A gust of air rolls out, smelling of wet earth and decay, and the flames flicker low for a heartbeat, as if something exhaled.
Mike grabs Will’s wrist, and this time Will doesn’t pull away. Mike pulls Will to his feet.
“Radio station,” Mike says. “The Squawk. We regroup there like we planned. We get everyone there and figure it out.”
He nods, because Mike needs an answer, and because it’s easier to follow than to think.
They move.
Joyce keeps close, close enough to reach him.
As they hurry past a collapsed barrier and the broken husk of a military vehicle, Will keeps his gaze down so he won’t look at the tears too long.
Because if he looks, he can feel them.
He can feel the Upside Down pressing against the thin skin of this world, hungry and patient.
He can feel the places where reality is stitched too tight.
And worse than that, he can feel the faintest, coldest malice sliding along his spine, as if the thing on the other side has turned its face toward him.
He swallows it back, throat burning.
Don’t be a problem.
Don’t make them look at you the way they looked at him.
Mike squeezes his wrist.
“Hey,” Mike says under his breath, just for Will. “You saved me.”
Will’s chest aches.
He doesn’t answer.
Because he can still feel the demogorgon’s bones snapping, echoing inside his own. Because saving Mike felt exactly like killing something helpless, and that thought makes him want to crawl out of his own skin.
They reach the edge of the base perimeter, where the red light thins and the ordinary dark tries to return.
For a second, Will thinks maybe the tug in his head will fade with distance.

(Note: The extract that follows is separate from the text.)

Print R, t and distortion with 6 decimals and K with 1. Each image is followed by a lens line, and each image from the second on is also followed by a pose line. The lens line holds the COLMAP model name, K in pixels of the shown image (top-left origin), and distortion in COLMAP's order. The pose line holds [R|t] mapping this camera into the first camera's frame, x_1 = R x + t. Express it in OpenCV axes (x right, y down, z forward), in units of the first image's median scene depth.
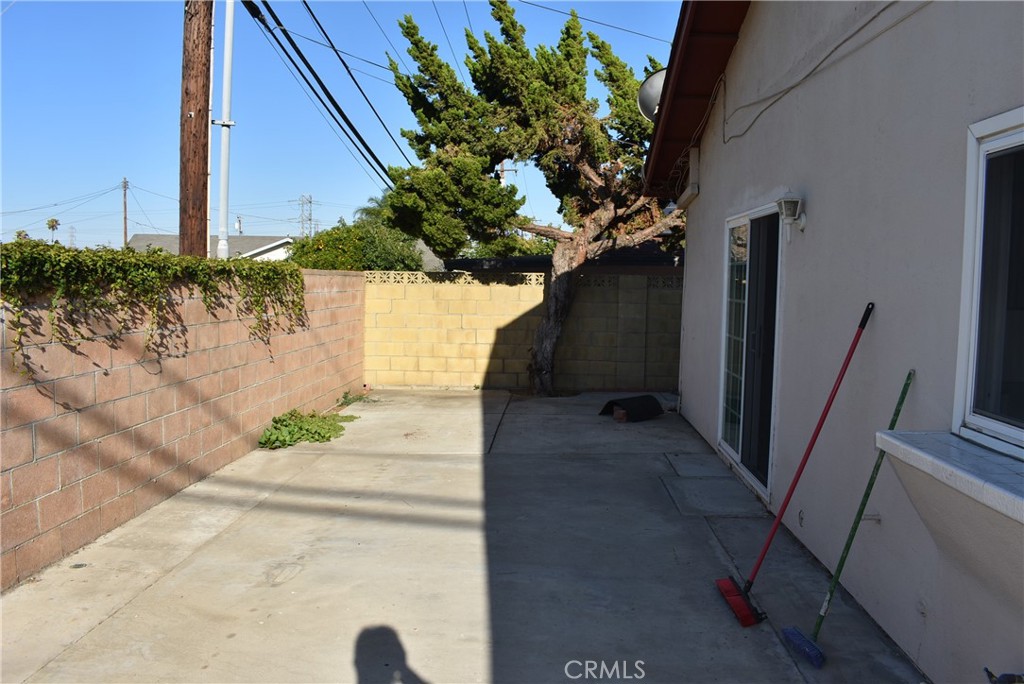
lens RADIAL K [[802.0, 0, 512.0], [0, 802.0, 342.0], [0, 0, 1]] dist [-0.121635, 0.040143]
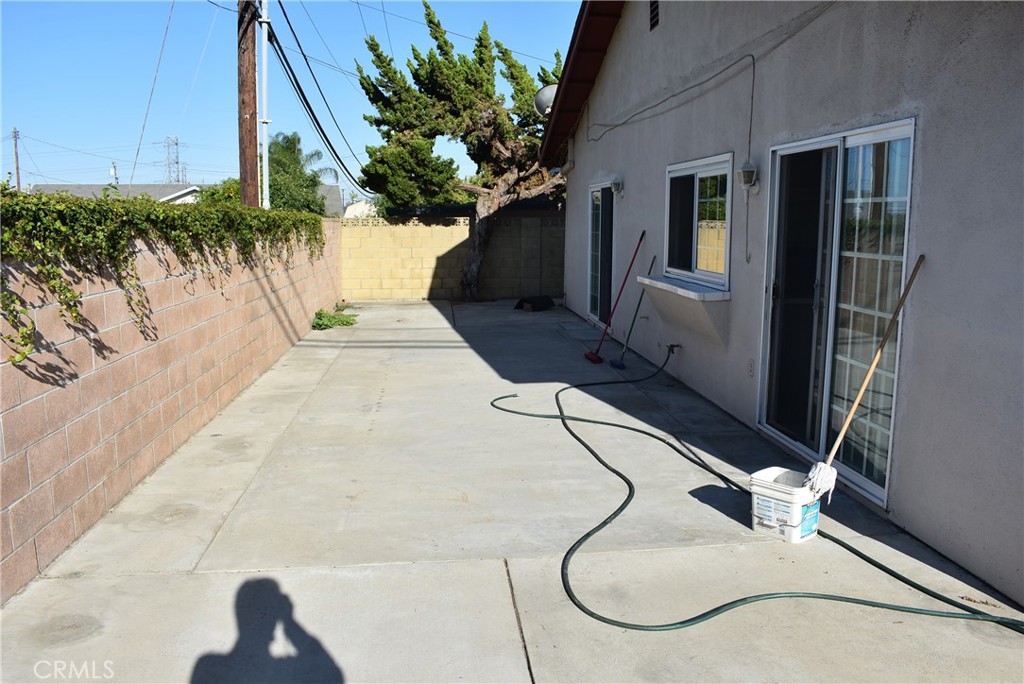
lens RADIAL K [[802.0, 0, 512.0], [0, 802.0, 342.0], [0, 0, 1]] dist [-0.121635, 0.040143]
pose [[0.989116, -0.035223, 0.142862, -0.100142], [0.024652, 0.996871, 0.075100, 0.031926], [-0.145061, -0.070761, 0.986889, -0.453856]]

Instead, it sharpens. A familiar cold.
A shape he has been running from since he was twelve.
Will stumbles.
Mike catches him. “Will?”
Will’s eyes sting. The world goes slightly out of focus, like a camera lens trying to decide what matters.
In the thin space between heartbeats, he hears something that isn’t a sound.
A thought that isn’t his.
A presence leaning close to the inside of his mind like a hand on glass.
There you are.
Will gasps, a shiver runs across the back of his neck.
Somewhere beyond the tears, Vecna smiles.